(A series of records)
········

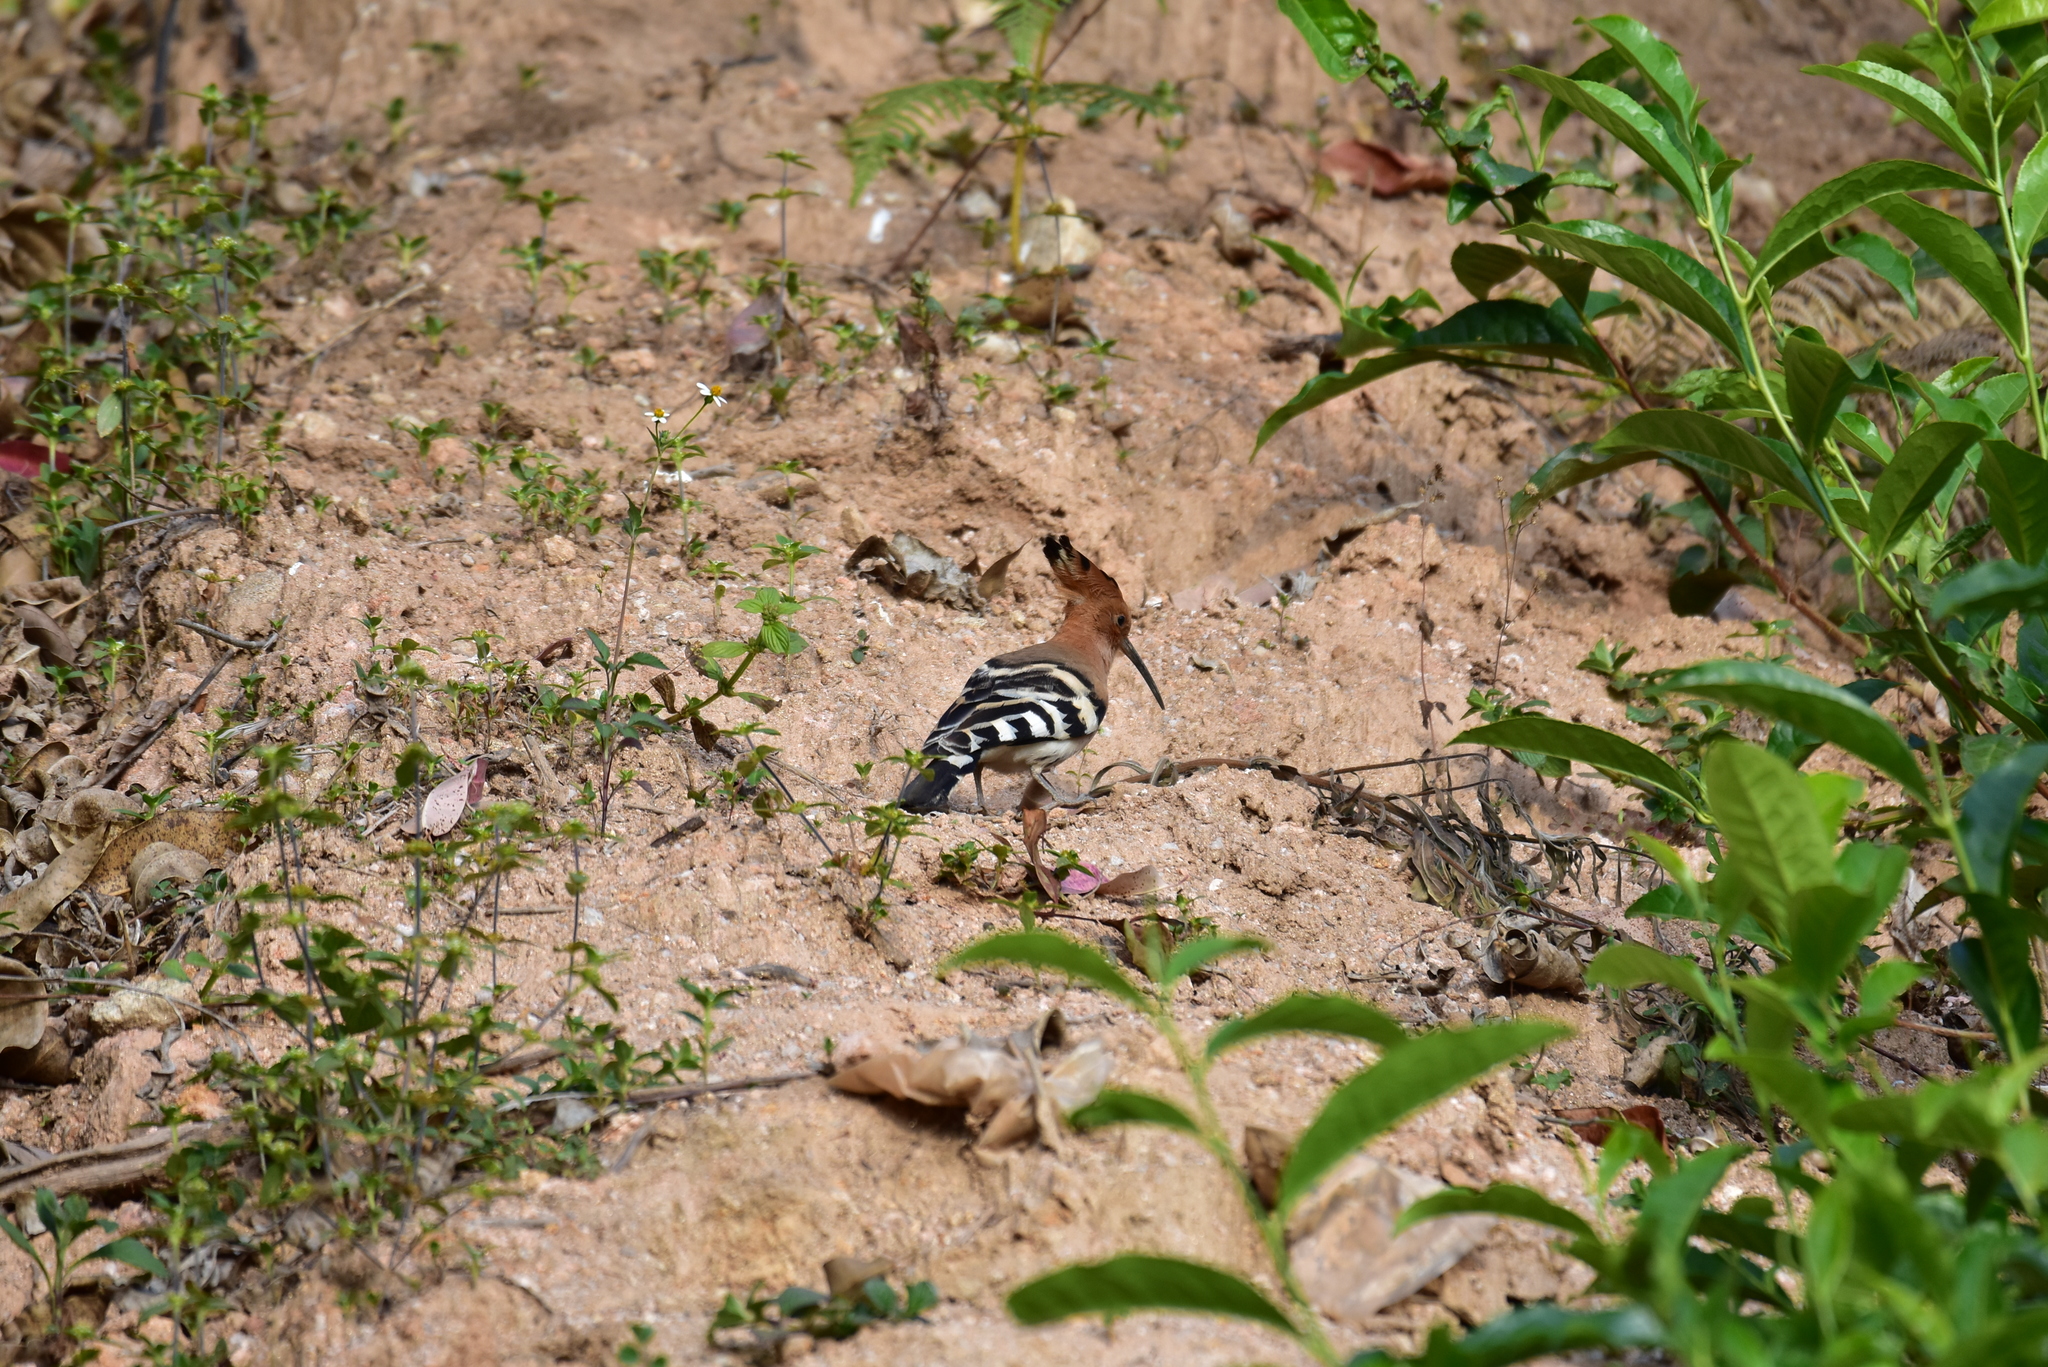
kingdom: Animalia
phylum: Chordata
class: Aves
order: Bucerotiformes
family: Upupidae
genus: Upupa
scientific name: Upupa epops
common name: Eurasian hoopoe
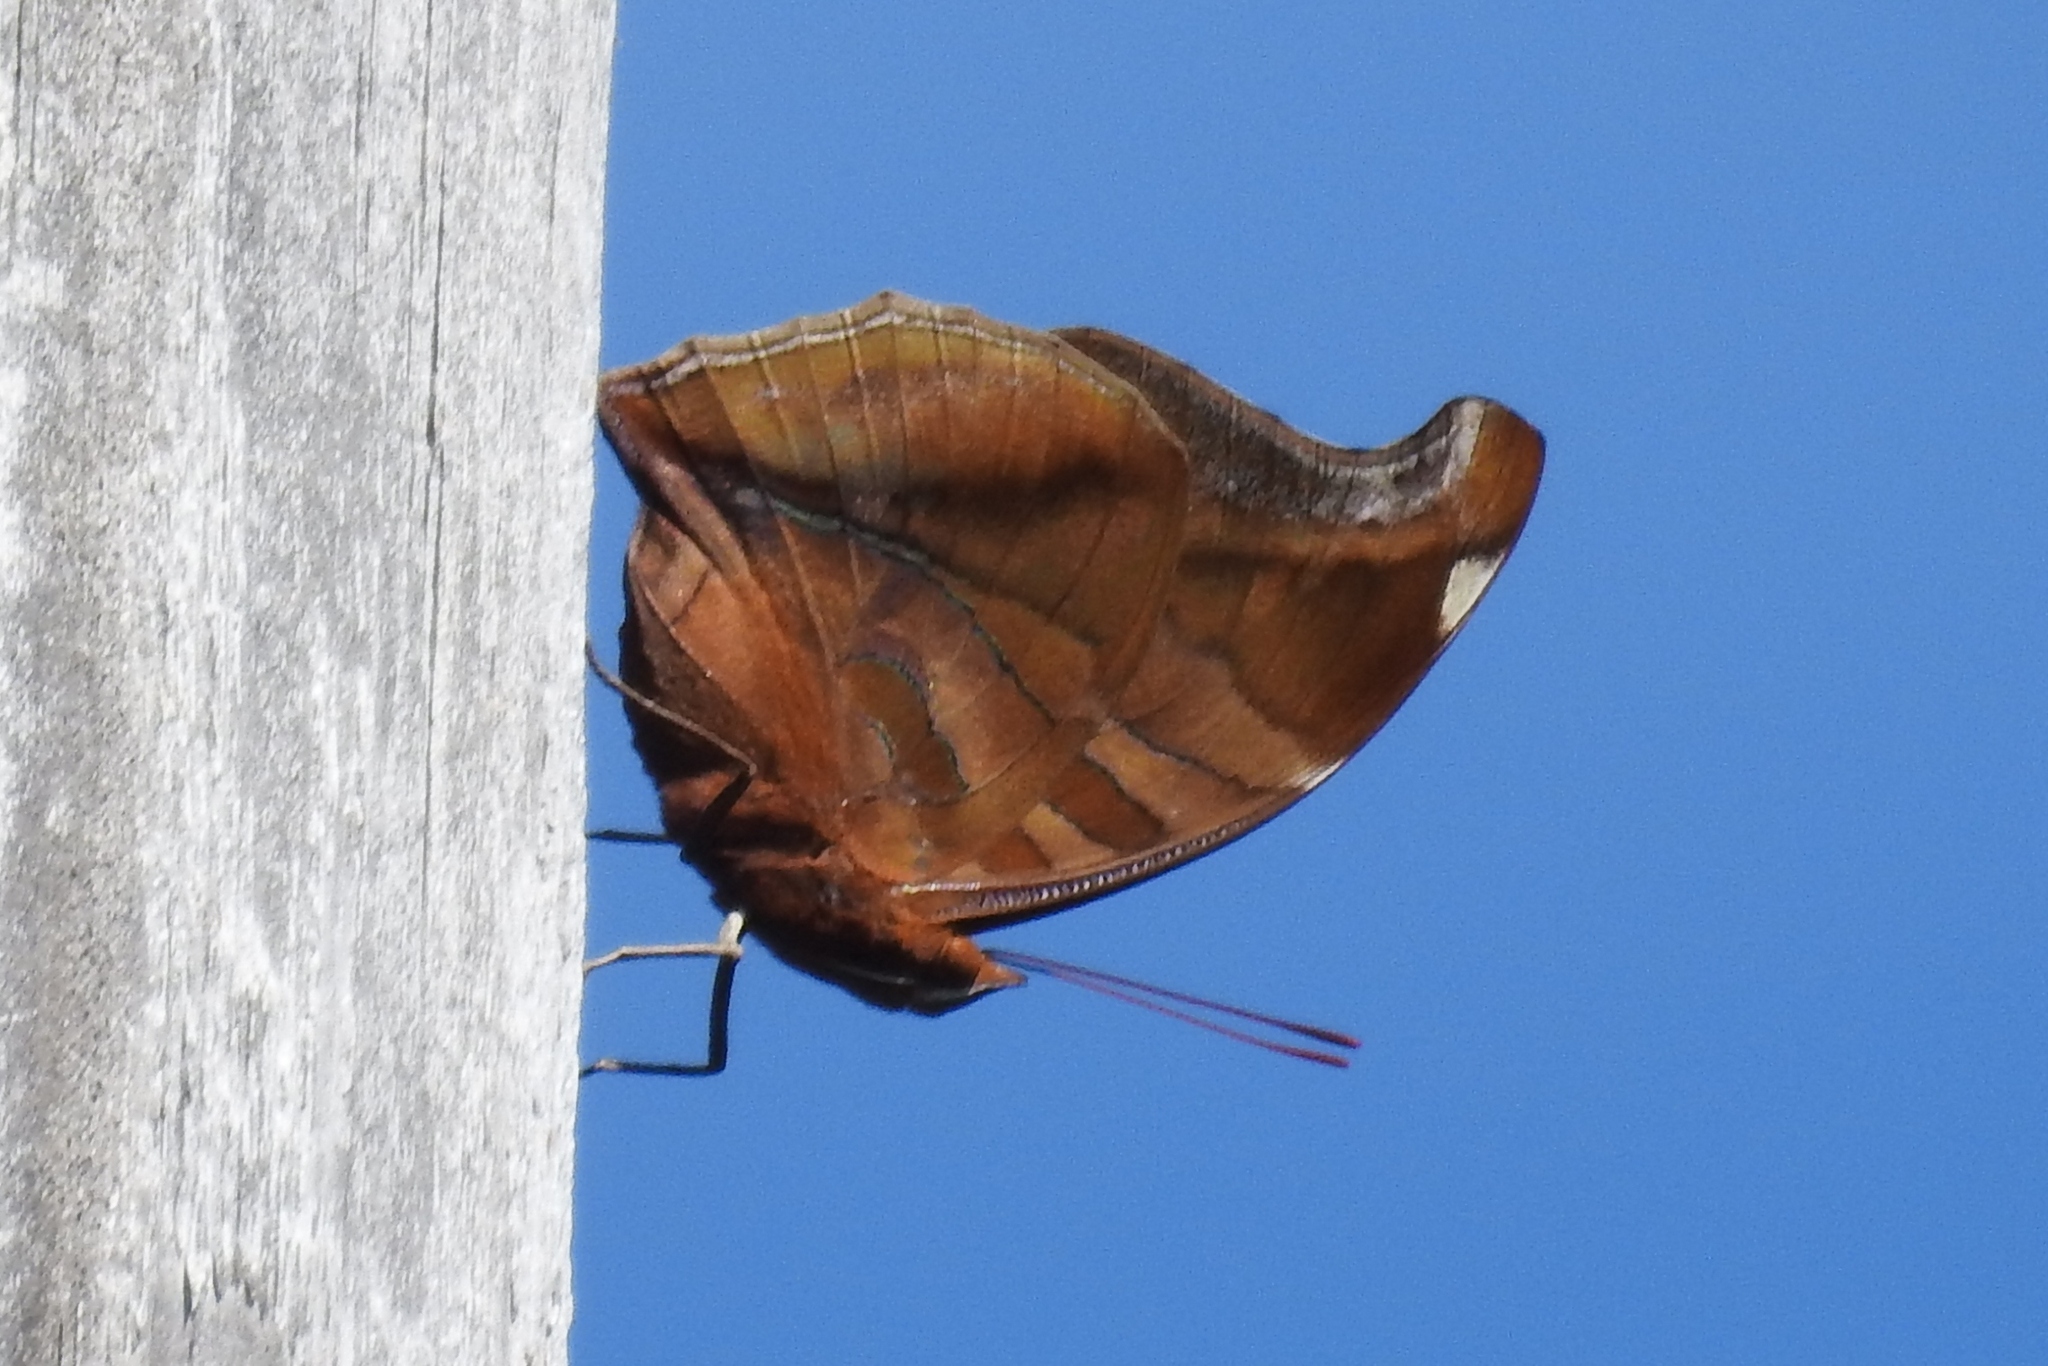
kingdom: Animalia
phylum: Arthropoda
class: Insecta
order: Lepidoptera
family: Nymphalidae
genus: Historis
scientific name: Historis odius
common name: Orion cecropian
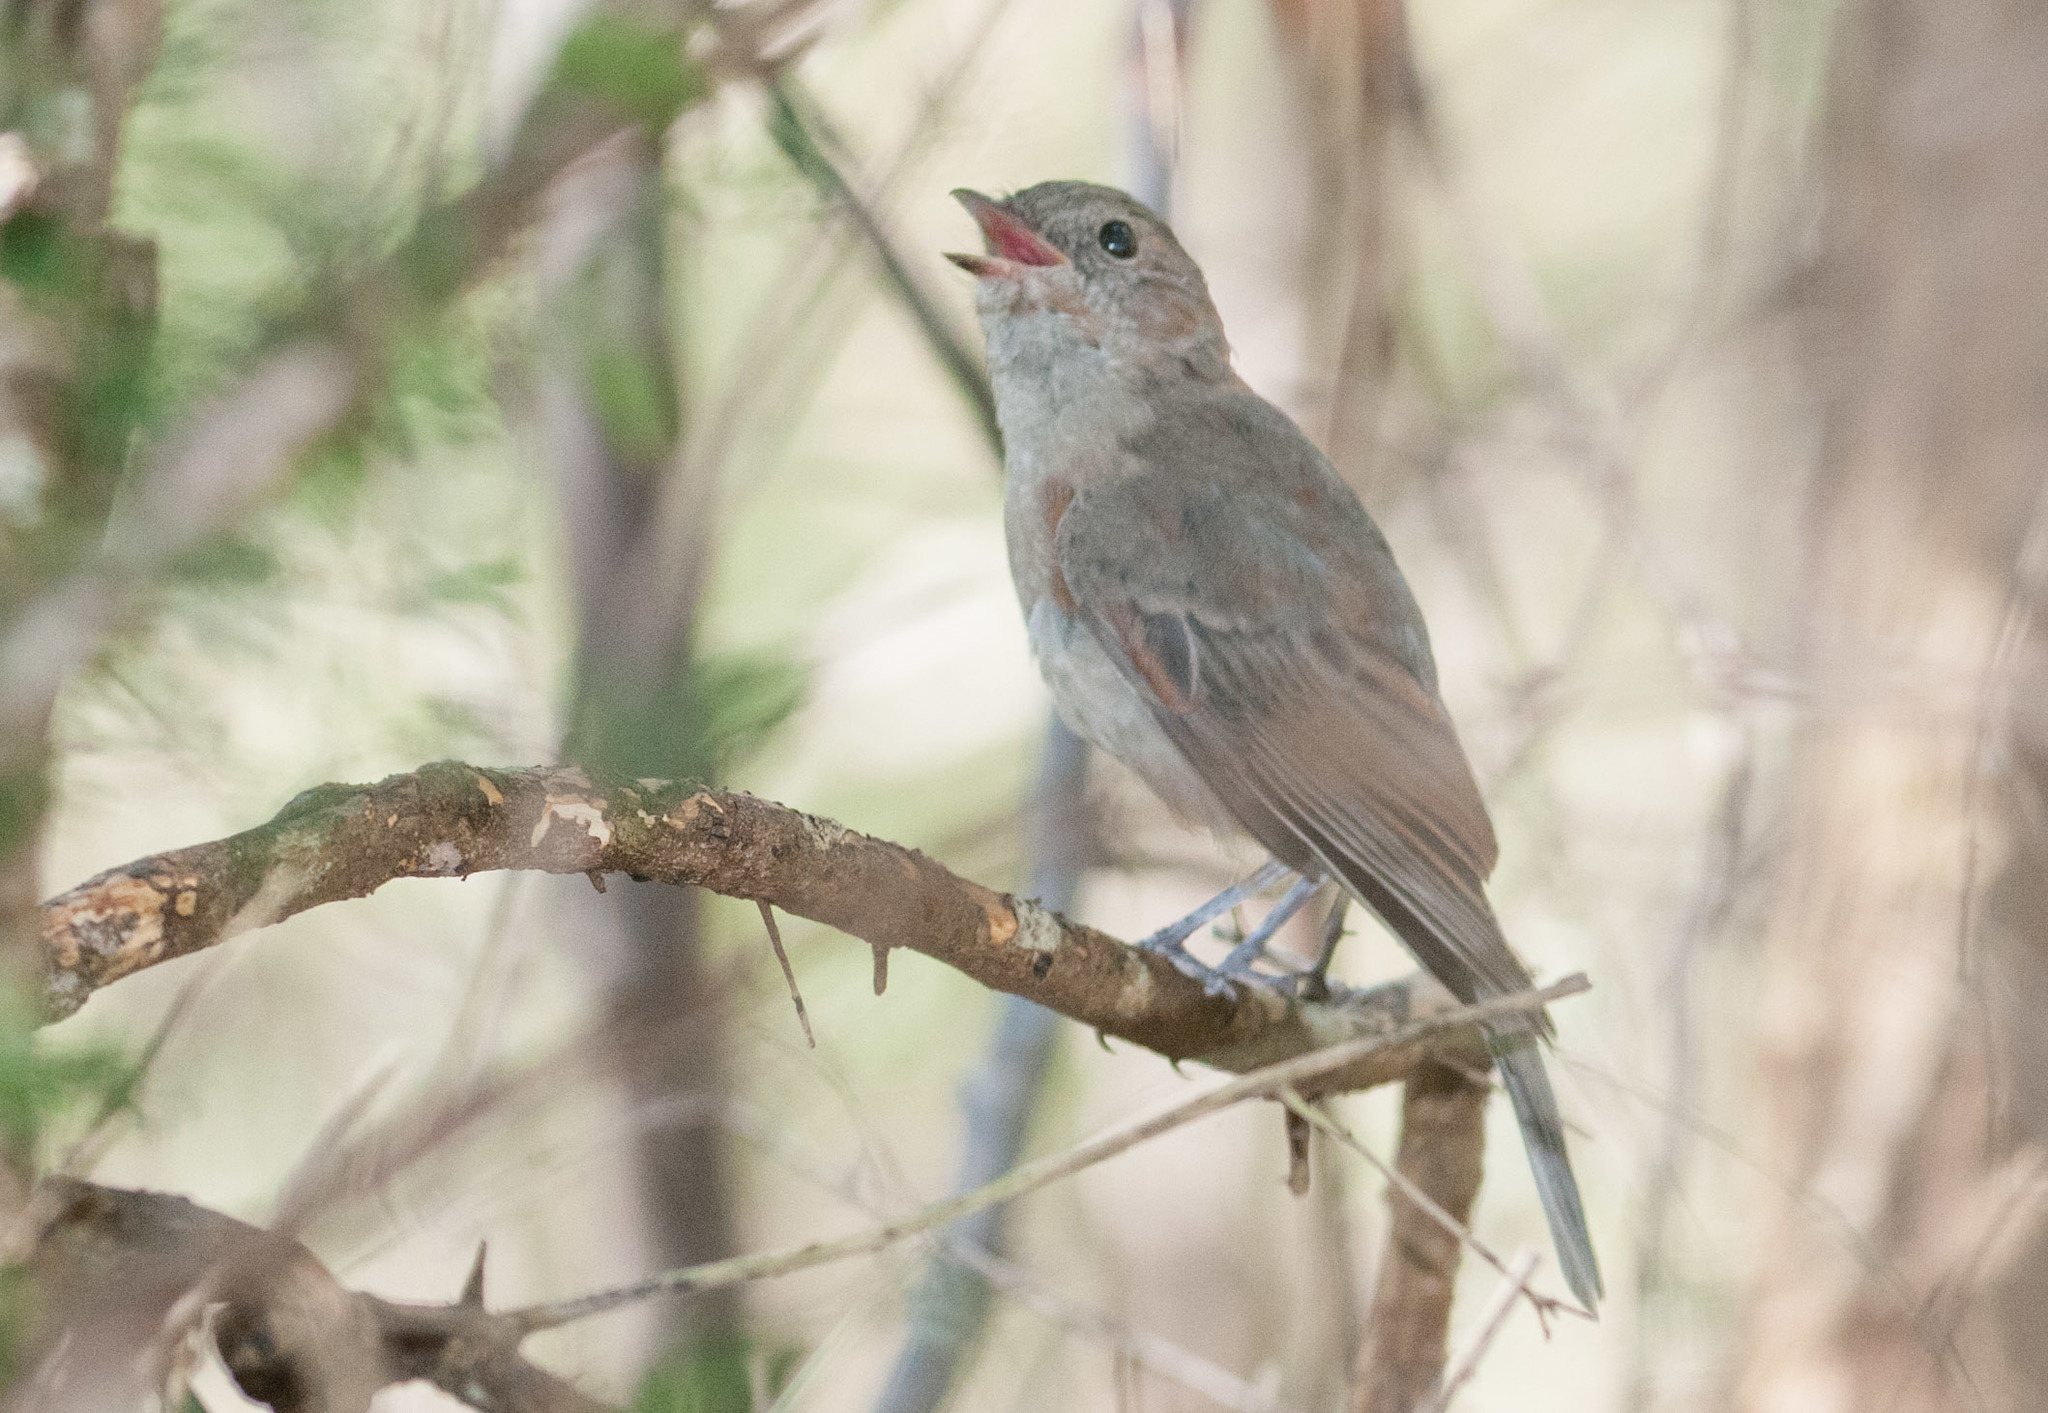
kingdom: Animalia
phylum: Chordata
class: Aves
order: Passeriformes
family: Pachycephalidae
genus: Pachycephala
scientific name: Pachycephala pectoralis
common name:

········

**Given exercise**
Copy out every line of the records above word for word, leaving out the pictures.

**Written solution**
kingdom: Animalia
phylum: Chordata
class: Aves
order: Bucerotiformes
family: Upupidae
genus: Upupa
scientific name: Upupa epops
common name: Eurasian hoopoe
kingdom: Animalia
phylum: Arthropoda
class: Insecta
order: Lepidoptera
family: Nymphalidae
genus: Historis
scientific name: Historis odius
common name: Orion cecropian
kingdom: Animalia
phylum: Chordata
class: Aves
order: Passeriformes
family: Pachycephalidae
genus: Pachycephala
scientific name: Pachycephala pectoralis
common name:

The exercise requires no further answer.